- KUTIPAN TEKS -
--- --- ---
Begini Saudara Pembaca yang Ramah-ramah, dalam kehidupan dunia saat ini ketika jarak dan teritorial antarnegara tidak lagi menjadi hambatan berarti, bahkan disebut zaman borderless world, terjadi migrasi manusia. Orang luar negeri bisa pindah ke Indonesia untuk kemudian menetap menjadi warga Negara Indonesia. Demikian pula sebaliknya, orang Indonesia bisa pindah ke luar negeri, ke mana saja yang disukainya. Tentunya, setelah menyelesaikan banyak persyaratan. Nah, dari seluruh orang Indonesia yang pindah ke luar negeri, baik sementara maupun selamanya, sebagian besar alasan mereka adalah untuk mencari nafkah, ingin uang lebih banyak, dan mendapatkan pekerjaan yang di Indonesia tidak bisa didapatkan. Kalau bukan alasan ekonomi, mereka pindah karena menginginkan kebebasan yang di Indonesia tidak bisa dilakukan. Akan tetapi, biasanya, sudah menjadi kultur orang Indonesia, mereka sebagian besar pulang lagi ke Indonesia, kampung halamannya.
--- --- ---
- CATATAN TERSEDIA -
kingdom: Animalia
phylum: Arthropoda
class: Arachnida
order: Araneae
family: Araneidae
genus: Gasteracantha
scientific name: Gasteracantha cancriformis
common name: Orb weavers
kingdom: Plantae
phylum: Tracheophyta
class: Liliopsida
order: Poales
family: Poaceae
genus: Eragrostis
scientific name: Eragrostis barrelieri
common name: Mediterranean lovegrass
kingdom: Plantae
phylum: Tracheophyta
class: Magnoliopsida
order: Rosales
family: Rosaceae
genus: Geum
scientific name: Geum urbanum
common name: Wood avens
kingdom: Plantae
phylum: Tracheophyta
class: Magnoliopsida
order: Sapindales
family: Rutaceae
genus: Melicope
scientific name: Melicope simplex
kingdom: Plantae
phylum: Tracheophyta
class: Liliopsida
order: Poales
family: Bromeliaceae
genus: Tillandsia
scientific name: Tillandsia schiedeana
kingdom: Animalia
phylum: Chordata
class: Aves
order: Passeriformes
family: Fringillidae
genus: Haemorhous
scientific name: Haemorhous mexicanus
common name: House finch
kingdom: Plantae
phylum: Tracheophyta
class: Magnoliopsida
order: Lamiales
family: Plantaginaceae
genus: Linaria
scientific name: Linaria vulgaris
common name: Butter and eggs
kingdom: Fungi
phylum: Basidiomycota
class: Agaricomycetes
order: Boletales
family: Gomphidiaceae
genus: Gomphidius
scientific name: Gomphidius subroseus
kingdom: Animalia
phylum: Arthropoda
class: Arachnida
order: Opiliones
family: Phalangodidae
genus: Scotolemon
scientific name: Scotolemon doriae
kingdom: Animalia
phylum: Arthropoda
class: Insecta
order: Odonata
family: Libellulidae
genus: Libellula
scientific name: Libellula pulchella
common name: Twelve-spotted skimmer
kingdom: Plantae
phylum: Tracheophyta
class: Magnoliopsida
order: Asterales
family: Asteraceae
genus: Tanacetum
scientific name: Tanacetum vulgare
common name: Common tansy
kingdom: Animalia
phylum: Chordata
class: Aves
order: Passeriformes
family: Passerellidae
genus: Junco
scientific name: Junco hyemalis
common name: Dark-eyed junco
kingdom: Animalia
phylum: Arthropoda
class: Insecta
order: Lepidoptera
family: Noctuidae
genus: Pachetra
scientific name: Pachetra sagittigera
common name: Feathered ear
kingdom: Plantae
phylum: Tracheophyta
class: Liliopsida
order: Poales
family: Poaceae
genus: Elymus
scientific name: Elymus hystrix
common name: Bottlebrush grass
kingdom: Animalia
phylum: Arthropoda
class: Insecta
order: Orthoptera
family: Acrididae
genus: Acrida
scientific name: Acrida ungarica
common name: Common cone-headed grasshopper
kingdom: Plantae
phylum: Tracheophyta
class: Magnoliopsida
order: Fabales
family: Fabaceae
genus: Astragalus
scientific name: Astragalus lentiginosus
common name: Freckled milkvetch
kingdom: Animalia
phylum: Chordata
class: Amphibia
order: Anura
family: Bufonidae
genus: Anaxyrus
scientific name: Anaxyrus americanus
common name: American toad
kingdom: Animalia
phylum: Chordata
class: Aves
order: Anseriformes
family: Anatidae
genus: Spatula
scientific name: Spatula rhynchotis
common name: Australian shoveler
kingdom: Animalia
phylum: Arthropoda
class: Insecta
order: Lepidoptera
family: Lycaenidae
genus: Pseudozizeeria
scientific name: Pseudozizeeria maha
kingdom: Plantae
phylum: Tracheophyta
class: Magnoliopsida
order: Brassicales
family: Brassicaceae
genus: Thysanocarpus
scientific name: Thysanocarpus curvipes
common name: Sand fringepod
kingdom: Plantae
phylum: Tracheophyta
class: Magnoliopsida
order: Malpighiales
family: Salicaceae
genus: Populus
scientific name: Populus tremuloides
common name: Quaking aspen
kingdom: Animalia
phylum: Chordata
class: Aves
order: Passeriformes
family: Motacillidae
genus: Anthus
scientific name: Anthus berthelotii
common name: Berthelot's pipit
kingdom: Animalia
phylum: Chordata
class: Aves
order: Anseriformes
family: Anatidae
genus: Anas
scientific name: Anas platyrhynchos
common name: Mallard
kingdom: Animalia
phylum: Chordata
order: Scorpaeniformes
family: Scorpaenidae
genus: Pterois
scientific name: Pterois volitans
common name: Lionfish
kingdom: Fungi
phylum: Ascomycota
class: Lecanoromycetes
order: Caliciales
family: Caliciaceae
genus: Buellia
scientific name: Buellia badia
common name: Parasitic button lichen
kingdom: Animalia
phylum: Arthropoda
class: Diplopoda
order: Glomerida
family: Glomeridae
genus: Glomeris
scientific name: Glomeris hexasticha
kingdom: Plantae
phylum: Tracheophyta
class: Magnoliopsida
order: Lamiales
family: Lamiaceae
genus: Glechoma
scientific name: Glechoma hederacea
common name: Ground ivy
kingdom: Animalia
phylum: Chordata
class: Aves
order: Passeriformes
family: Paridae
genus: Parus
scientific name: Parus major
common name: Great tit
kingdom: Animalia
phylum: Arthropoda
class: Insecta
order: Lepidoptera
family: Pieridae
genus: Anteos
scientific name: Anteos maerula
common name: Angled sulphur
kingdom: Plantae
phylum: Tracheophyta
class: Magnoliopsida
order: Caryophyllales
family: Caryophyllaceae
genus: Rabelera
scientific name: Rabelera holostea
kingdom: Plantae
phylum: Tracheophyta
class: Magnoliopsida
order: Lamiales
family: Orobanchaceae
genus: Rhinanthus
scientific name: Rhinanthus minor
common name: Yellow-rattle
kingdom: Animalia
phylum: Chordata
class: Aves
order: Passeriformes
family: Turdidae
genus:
--- --- ---
- TUGAS SINGKAT 1 -
Jawablah pertanyaan berikut berdasarkan kutipan teks.
(a) Zaman ketika jarak dan teritorial antarnegara tidak lagi menjadi hambatan berarti disebut apa?
(b) Jika bukan karena alasan ekonomi, mengapa orang Indonesia pindah ke luar negeri?
(c) Ke mana sebagian besar orang Indonesia yang pindah itu biasanya kembali?
- TUGAS SINGKAT 2 -
Tuliskan kembali tanpa perubahan bagian catatan mulai dari baris pertama catatan sampai dengan baris yang memuat "genus: Tillandsia", termasuk baris tersebut.

- JAWABAN BENAR 1 -
(a) Zaman itu disebut zaman borderless world.
(b) Mereka pindah karena menginginkan kebebasan yang di Indonesia tidak bisa dilakukan.
(c) Mereka biasanya kembali ke Indonesia, kampung halamannya.

- JAWABAN BENAR 2 -
kingdom: Animalia
phylum: Arthropoda
class: Arachnida
order: Araneae
family: Araneidae
genus: Gasteracantha
scientific name: Gasteracantha cancriformis
common name: Orb weavers
kingdom: Plantae
phylum: Tracheophyta
class: Liliopsida
order: Poales
family: Poaceae
genus: Eragrostis
scientific name: Eragrostis barrelieri
common name: Mediterranean lovegrass
kingdom: Plantae
phylum: Tracheophyta
class: Magnoliopsida
order: Rosales
family: Rosaceae
genus: Geum
scientific name: Geum urbanum
common name: Wood avens
kingdom: Plantae
phylum: Tracheophyta
class: Magnoliopsida
order: Sapindales
family: Rutaceae
genus: Melicope
scientific name: Melicope simplex
kingdom: Plantae
phylum: Tracheophyta
class: Liliopsida
order: Poales
family: Bromeliaceae
genus: Tillandsia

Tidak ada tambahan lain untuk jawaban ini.